Purim commemorates the survival of the Jews of Persia, as told in the Book of Esther, and transforms that story into a holiday of reading, charity, feasting, gifts, and theatrical inversion.

Purim remembers threatened annihilation and survival

Britannica defines Purim as the festival commemorating the survival of the Jews threatened with annihilation in Persia in the story of Esther.

That origin matters because Purim is not only carnival. It is a memory of vulnerability and reversal.

Joy is commanded, not optional

Britannica notes that Purim is among the most jubilant festivals in the Jewish calendar. It includes hearing the Book of Esther, gifts to friends, donations to the poor, and feasting.

That mix is revealing. Purim does not separate celebration from obligation. Festivity and generosity arrive together.

The holiday thrives on reversal

The Purim story is full of reversals: danger turns to rescue, fear to noise, and hiddenness to recognition. That is one reason costumes and pageantry make sense on this holiday. They are not random extras. They extend the logic of the story.

Purim is also a social ethic

Giving gifts of food and giving to the poor are not side customs. They are central. Purim refuses to let a survival story become private enjoyment only.

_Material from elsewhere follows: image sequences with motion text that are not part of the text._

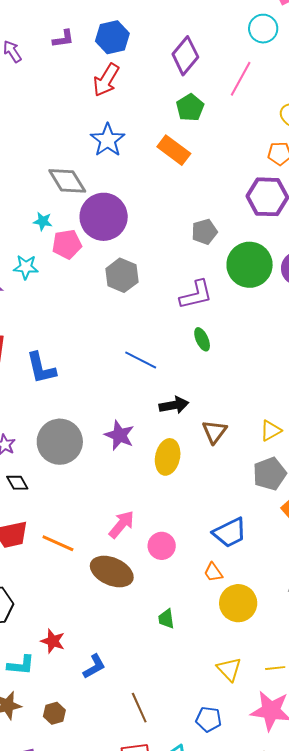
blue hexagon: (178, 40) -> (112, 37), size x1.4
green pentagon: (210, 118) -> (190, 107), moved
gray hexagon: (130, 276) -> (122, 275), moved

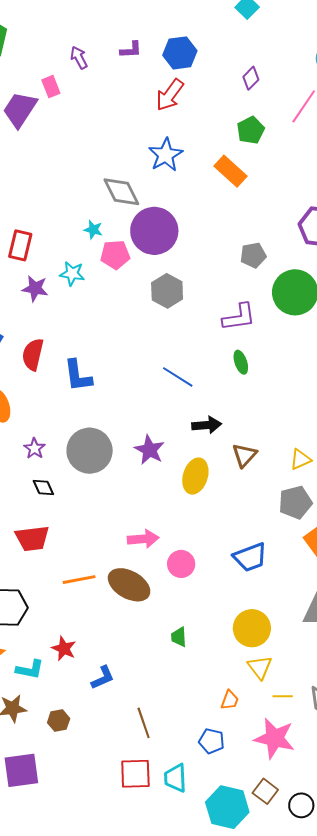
purple diamond: (185, 56) -> (251, 78), size x0.6
pink arrow: (122, 524) -> (143, 539), turned 40
orange line: (58, 543) -> (79, 580), moved, turned -40
orange trapezoid: (213, 572) -> (230, 700), moved, turned -130
yellow triangle: (229, 669) -> (260, 667), moved

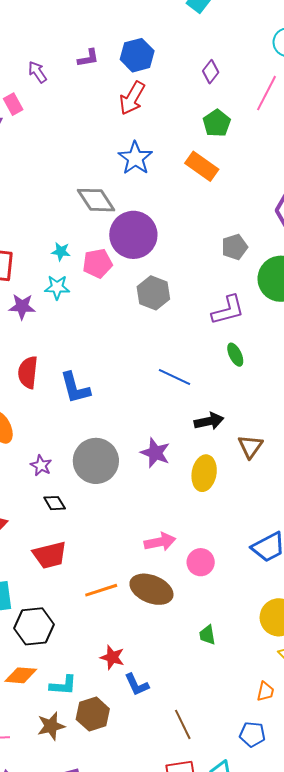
cyan star: (93, 230) -> (61, 252), moved
red star: (64, 649) -> (112, 657), moved
blue L-shape: (103, 678) -> (137, 685), turned 96
brown hexagon: (59, 721) -> (93, 714), moved, size x1.5

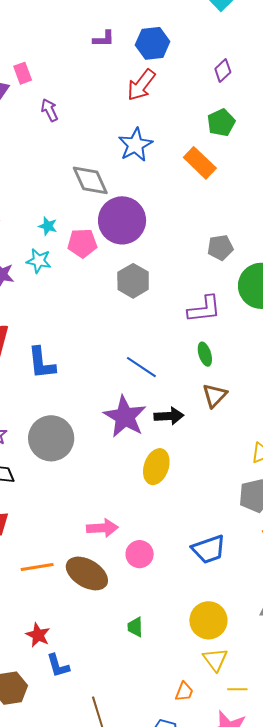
purple arrow: (37, 72) -> (49, 110), moved
brown triangle: (250, 447) -> (215, 395), moved
purple star: (155, 453) -> (125, 417), moved, size x1.4

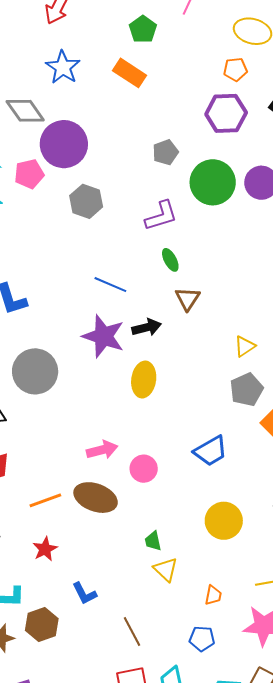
red star: (38, 635) -> (45, 549), moved, turned 30
yellow triangle: (215, 660) -> (166, 569), moved

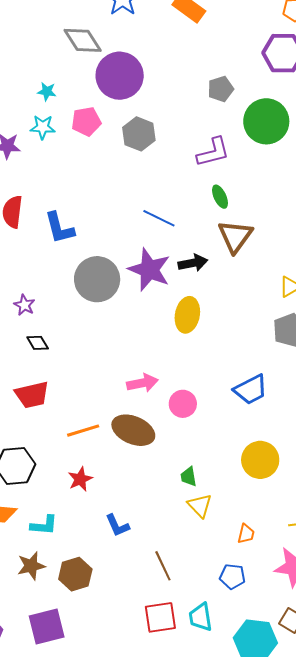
pink pentagon: (29, 174) -> (86, 121), moved
brown triangle: (188, 299) -> (235, 236), size x1.4
gray circle: (35, 371) -> (97, 279), moved
brown hexagon: (42, 624) -> (75, 574), moved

That matters because Jewish ritual often insists that joy without responsibility is incomplete.

Why it still matters

Purim still matters because it gives Jews a way to remember danger without surrendering to it. The holiday is noisy because silence would mean allowing fear to keep the last word.

The shortest accurate answer

Purim is the Jewish festival that commemorates the survival of the Jews of Persia in the Book of Esther. It is marked by public reading, charity, gifts, feasting, and an unusually exuberant mood.